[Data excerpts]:
*** Block opens ***

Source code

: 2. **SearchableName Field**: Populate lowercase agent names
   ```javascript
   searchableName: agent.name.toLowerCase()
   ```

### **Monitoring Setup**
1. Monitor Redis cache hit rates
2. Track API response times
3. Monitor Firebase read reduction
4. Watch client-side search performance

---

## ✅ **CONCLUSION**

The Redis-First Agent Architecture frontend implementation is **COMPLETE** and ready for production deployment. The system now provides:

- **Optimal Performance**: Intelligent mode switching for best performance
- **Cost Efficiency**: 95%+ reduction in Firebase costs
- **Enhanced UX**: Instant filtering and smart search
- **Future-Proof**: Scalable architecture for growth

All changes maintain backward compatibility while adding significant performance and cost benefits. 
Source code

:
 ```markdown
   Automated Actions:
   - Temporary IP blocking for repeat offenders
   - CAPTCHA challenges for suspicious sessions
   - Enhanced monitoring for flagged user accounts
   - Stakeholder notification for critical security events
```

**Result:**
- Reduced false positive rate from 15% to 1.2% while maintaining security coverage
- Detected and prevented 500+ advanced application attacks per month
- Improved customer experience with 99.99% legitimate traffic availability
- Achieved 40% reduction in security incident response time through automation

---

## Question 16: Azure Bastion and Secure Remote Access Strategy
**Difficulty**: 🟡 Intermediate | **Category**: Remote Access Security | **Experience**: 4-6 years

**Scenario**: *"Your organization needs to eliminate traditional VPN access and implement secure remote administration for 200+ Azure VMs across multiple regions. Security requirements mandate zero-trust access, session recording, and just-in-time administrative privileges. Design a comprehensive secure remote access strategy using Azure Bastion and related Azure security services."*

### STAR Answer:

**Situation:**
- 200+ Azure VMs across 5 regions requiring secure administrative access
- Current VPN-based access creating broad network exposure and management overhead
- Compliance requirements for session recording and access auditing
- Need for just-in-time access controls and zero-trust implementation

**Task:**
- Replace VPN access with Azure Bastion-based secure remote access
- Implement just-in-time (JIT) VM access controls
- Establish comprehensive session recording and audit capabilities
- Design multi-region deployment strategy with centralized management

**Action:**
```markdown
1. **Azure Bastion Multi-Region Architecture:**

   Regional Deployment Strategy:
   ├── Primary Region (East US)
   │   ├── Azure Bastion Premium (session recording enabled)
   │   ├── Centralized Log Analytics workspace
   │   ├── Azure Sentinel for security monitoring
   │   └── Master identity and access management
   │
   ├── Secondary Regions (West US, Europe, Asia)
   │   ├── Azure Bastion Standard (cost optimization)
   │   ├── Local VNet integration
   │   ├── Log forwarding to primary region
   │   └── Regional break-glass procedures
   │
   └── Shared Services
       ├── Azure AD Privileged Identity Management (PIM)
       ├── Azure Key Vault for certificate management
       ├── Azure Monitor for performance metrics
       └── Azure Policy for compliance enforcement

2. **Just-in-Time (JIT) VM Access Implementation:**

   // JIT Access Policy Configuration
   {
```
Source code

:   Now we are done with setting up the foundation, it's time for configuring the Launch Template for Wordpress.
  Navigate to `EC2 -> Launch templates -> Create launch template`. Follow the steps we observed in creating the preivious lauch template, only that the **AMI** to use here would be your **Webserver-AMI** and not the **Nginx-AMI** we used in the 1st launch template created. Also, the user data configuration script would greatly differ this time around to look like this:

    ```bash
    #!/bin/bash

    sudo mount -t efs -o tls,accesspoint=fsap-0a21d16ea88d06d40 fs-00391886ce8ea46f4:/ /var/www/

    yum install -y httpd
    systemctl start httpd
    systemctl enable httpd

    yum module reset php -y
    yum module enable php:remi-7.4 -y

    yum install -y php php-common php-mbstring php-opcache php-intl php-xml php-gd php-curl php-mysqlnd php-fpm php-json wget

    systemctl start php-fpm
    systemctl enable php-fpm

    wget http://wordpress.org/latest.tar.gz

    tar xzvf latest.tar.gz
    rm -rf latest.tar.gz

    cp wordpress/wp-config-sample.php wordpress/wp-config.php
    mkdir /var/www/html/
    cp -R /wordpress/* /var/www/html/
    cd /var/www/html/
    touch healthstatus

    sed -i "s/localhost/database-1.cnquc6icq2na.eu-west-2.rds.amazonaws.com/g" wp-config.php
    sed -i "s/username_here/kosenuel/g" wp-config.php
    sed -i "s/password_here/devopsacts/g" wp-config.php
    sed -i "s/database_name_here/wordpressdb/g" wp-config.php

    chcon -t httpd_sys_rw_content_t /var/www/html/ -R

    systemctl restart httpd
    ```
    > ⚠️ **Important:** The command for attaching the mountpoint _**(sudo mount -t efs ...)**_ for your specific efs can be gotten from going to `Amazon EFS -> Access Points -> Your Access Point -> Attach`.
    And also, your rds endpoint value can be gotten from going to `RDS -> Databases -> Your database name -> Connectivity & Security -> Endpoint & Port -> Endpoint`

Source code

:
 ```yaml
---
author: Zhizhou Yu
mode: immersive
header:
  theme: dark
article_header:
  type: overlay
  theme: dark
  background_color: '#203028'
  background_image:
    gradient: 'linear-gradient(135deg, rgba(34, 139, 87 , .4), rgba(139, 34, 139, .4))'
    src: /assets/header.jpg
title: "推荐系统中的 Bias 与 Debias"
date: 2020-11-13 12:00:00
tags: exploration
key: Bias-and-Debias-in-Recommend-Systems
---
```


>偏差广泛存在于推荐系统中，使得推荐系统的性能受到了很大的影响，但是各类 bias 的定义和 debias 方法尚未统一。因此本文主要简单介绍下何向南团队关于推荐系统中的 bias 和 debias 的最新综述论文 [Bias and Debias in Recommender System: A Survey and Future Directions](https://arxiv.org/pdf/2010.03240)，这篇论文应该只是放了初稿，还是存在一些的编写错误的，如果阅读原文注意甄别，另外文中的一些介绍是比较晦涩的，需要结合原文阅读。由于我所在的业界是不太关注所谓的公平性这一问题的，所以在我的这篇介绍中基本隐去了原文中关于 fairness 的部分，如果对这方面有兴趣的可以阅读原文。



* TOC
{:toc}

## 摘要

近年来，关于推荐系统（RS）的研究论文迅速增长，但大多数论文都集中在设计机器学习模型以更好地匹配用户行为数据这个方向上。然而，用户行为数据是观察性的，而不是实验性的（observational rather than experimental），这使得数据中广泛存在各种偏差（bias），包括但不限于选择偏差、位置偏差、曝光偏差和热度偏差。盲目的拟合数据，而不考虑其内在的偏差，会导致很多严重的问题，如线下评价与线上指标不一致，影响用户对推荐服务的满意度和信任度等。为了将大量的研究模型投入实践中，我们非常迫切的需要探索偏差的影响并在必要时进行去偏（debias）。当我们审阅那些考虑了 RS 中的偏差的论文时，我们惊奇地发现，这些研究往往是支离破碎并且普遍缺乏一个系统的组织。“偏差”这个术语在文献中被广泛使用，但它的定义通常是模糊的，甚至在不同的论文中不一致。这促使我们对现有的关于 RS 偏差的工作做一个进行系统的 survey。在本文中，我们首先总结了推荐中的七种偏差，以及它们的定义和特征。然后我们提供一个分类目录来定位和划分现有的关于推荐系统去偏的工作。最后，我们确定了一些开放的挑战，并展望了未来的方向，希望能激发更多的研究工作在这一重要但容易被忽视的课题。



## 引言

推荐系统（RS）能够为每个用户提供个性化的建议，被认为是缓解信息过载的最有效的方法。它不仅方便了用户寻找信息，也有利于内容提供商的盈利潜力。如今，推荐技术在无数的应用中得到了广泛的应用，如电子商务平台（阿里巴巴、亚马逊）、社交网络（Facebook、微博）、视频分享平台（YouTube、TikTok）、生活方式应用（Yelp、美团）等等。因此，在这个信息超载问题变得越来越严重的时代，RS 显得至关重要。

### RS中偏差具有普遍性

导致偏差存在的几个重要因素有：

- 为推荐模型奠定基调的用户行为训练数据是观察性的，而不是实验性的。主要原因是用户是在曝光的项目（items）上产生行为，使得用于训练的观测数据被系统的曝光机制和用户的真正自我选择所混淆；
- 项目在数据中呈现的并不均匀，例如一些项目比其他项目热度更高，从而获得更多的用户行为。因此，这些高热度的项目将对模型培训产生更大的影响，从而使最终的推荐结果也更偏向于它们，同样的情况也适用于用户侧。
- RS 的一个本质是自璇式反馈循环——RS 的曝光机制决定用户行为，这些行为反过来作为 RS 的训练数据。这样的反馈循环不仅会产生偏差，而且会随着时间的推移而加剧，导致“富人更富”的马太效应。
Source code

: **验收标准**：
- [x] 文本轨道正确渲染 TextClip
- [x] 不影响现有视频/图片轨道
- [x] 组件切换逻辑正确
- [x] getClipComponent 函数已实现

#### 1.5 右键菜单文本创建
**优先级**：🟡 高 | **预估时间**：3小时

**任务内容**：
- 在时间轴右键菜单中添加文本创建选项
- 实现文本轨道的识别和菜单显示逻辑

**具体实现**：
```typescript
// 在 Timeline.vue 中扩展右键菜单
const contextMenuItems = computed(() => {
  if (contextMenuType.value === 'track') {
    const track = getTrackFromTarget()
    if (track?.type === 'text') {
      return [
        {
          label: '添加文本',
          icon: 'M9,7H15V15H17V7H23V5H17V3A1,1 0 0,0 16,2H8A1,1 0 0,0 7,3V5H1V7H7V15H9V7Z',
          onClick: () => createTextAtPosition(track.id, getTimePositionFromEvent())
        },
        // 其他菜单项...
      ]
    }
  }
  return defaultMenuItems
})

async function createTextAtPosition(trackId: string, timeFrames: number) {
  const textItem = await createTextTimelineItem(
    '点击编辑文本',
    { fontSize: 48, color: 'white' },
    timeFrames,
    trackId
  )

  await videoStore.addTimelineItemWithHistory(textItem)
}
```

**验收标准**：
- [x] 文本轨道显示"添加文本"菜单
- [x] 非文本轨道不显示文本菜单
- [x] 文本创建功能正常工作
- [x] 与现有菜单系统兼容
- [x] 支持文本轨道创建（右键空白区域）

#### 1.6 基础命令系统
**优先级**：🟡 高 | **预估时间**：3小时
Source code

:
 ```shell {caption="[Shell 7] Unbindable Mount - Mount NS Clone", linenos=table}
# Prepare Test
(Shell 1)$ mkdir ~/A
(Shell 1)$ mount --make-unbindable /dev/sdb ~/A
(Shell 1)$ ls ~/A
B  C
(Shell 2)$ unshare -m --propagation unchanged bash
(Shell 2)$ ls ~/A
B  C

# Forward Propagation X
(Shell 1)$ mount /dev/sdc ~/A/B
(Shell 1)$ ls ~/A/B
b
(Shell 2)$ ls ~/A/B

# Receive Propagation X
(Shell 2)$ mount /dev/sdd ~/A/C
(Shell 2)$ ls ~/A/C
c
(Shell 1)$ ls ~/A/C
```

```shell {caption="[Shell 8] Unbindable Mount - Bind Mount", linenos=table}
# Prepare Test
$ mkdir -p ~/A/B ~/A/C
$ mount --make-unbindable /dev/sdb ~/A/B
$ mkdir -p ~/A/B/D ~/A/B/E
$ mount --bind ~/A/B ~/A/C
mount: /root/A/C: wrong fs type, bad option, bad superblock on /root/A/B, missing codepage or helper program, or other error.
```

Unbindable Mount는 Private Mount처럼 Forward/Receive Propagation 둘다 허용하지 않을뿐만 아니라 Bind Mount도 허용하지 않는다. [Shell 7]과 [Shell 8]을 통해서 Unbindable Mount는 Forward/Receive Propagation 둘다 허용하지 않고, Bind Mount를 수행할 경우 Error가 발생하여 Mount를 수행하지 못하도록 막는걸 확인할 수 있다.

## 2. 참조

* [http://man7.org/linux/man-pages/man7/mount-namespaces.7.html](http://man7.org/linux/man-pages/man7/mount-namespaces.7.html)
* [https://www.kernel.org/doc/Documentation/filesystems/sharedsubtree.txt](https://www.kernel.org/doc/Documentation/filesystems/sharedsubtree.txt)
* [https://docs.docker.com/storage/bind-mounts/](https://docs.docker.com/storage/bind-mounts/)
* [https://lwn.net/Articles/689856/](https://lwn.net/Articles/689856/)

*** Block closes ***

[Instructions to follow]:
Please output an exact copy of the lines above, from the opening line of the data down to the line that contains "2. Track API response times".

[Response to this task]:
Source code

: 2. **SearchableName Field**: Populate lowercase agent names
   ```javascript
   searchableName: agent.name.toLowerCase()
   ```

### **Monitoring Setup**
1. Monitor Redis cache hit rates
2. Track API response times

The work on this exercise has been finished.